Goldberg emphasized that evaluating survival over longer intervals may be more meaningful. “With chemotherapy drugs in the setting of advanced disease, where it’s noncurative, nobody’s alive at 10 years, but with immuno-oncology agents, people are alive at 10 years,” he said. “Looking at survival at intervals makes a difference. And of course, what matters to patients is survival.”

The implications extend beyond clinical nuance to regulatory decision-making. As concerns grow about delays in the drug approval process, Goldberg pointed to emerging survival data that he believes should carry greater weight. “When you’re getting a 40% rate of survival at 2 years, that’s important,” he said, adding that such outcomes should be more heavily considered by regulators.

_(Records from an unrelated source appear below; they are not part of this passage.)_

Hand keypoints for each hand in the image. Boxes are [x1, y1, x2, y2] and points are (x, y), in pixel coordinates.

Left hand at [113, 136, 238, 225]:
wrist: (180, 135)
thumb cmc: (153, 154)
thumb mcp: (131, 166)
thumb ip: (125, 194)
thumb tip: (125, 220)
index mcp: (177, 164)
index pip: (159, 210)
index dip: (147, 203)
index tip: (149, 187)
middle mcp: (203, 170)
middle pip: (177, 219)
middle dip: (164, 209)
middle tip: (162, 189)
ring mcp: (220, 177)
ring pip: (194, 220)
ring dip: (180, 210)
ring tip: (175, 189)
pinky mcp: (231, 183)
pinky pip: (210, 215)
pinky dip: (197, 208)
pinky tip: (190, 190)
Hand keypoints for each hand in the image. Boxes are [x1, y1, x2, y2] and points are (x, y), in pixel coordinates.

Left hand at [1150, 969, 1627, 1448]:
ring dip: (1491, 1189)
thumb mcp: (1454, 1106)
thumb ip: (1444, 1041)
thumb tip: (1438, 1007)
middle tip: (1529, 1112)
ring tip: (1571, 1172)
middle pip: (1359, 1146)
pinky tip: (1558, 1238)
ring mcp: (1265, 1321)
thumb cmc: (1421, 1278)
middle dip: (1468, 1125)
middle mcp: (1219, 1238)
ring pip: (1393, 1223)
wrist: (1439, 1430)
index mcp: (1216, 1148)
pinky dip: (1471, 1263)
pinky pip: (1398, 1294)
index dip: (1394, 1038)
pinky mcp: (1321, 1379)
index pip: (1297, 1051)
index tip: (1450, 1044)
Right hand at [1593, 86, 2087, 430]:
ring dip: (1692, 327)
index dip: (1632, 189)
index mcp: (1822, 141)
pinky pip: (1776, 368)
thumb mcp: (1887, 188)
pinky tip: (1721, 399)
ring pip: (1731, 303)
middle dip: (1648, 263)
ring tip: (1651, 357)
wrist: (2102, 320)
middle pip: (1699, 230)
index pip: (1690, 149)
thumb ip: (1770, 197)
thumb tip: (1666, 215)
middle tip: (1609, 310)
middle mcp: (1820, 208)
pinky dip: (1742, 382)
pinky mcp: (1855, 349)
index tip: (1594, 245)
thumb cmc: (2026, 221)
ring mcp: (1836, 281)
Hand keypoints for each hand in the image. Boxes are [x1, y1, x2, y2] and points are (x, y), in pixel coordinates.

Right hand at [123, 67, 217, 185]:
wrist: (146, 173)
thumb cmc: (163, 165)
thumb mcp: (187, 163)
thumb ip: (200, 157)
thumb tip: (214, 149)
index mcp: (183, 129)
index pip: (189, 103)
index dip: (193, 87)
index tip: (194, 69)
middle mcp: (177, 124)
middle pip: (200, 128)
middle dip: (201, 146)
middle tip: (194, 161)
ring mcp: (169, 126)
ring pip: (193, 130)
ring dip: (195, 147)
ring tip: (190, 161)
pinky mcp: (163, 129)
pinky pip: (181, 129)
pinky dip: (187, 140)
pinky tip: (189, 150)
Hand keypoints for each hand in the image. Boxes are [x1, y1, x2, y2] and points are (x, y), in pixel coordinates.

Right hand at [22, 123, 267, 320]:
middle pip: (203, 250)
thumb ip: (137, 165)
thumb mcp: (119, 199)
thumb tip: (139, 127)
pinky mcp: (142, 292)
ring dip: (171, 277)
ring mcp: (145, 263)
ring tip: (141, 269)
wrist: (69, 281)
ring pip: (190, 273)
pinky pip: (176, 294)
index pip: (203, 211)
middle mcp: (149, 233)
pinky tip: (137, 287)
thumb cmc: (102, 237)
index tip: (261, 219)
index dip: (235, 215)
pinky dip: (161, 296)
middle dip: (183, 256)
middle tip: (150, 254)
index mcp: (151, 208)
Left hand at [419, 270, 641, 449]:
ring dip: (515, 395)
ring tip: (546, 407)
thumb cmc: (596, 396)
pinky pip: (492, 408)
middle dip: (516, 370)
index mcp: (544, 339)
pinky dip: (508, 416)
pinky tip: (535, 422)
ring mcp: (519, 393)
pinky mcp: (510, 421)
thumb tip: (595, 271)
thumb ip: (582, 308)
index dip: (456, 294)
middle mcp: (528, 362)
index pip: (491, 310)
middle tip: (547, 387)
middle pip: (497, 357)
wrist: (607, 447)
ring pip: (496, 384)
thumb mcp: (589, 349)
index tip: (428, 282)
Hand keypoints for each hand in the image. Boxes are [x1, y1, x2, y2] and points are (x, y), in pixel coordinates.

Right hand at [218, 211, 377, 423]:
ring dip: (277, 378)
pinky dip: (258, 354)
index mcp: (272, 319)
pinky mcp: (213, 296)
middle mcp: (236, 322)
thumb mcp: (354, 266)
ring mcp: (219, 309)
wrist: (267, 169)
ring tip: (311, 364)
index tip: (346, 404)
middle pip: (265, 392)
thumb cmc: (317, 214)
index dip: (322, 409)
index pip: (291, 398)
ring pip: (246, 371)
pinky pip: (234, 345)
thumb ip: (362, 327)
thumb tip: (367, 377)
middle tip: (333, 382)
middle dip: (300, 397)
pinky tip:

The debate reflects a broader tension in oncology: how to balance the need for rigorous, standardized evaluation with the rapidly evolving nature of cancer therapeutics. As immunotherapy continues to reshape expectations for long-term survival, experts like Goldberg are calling for a reassessment of the metrics used to define success.

Ultimately, the question remains whether regulatory frameworks will evolve alongside scientific innovation, or risk slowing the delivery of treatments that could meaningfully extend patients’ lives.